Oppure, se desiderava dare un “colpetto” al Vaticano con tutto quel che contiene, poteva richiamare una piccante barzelletta di don Andrea Gallo, che a suo tempo fece incazzare il vescovo di Parma monsignor Enrico Solmi: «Voi sapete che nella nostra Santa Madre Chiesa, uno dei dogmi più importanti è la Santissima Trinità: il Padre, il Figlio e lo Spirito Santo. L’amore e la comunione vanno in tutto il mondo, e si espandono. Lo Spirito Santo dice: “Andiamo a farci un giro. Io sono affascinato dall’Africa”.  Il Padre risponde: “Be’, io andrò a vedere il paradiso delle Seychelles. Perché non capisco come mai i miei figli e figlie hanno il paradiso in terra”. Gesù ascolta e non risponde. Allora gli altri due: “Tu non vai?” Gesù: “Io ci son già stato duemila anni fa”. “Non ci farai mica far la figura che noi andiamo e tu rimani”, gli dicono in coro il Padre e lo Spirito Santo. “Va be’, allora vado anch’io”. “Dove vai?” “A Roma”. “Sì, ma a Roma dove vai?” “Vado in Vaticano”. “In Vaticano?”, dicono increduli il Padre e lo Spirito Santo. Gesù risponde: “Eh sì, non ci sono mai stato”».

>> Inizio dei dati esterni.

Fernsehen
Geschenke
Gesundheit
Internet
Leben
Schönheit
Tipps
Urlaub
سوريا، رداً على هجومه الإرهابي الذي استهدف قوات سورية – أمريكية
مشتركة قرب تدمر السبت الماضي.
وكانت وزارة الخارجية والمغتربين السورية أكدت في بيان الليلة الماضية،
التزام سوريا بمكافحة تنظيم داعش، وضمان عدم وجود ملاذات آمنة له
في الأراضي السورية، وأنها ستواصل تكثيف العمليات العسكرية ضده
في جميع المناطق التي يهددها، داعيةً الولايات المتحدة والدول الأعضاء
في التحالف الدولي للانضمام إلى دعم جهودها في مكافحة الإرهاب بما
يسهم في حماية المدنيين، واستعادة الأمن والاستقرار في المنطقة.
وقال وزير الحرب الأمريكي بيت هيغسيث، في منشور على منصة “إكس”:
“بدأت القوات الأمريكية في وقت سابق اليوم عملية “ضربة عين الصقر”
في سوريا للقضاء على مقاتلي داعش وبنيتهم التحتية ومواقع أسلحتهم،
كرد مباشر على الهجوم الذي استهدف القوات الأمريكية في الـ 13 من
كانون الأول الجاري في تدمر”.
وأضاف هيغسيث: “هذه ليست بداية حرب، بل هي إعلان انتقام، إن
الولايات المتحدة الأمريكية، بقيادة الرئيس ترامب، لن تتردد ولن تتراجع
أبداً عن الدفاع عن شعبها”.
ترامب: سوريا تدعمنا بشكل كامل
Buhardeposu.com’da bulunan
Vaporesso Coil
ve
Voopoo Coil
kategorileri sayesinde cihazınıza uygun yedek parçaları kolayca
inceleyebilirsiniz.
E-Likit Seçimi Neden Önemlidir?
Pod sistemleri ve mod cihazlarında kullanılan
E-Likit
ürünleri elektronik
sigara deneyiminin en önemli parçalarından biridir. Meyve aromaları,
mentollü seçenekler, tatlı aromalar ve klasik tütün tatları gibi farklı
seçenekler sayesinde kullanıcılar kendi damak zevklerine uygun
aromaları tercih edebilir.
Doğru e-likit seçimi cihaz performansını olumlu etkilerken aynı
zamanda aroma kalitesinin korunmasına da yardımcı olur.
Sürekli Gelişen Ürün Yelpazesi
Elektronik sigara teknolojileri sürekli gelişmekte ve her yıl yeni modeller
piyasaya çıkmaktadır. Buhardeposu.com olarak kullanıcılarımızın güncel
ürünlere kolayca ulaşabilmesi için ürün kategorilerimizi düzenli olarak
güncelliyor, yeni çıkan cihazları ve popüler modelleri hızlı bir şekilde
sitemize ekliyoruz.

Morale della vicenda: l’ironia bisogna saperla fare, in caso contrario diventa penosa copertura del proprio velenoso pensiero.  Molto meglio allora esprimere apertamente il proprio giudizio senza infingimenti, senza tirare il sasso per poi nascondere la mano.  E per il vescovo Mario Delpini vita-vita…vita!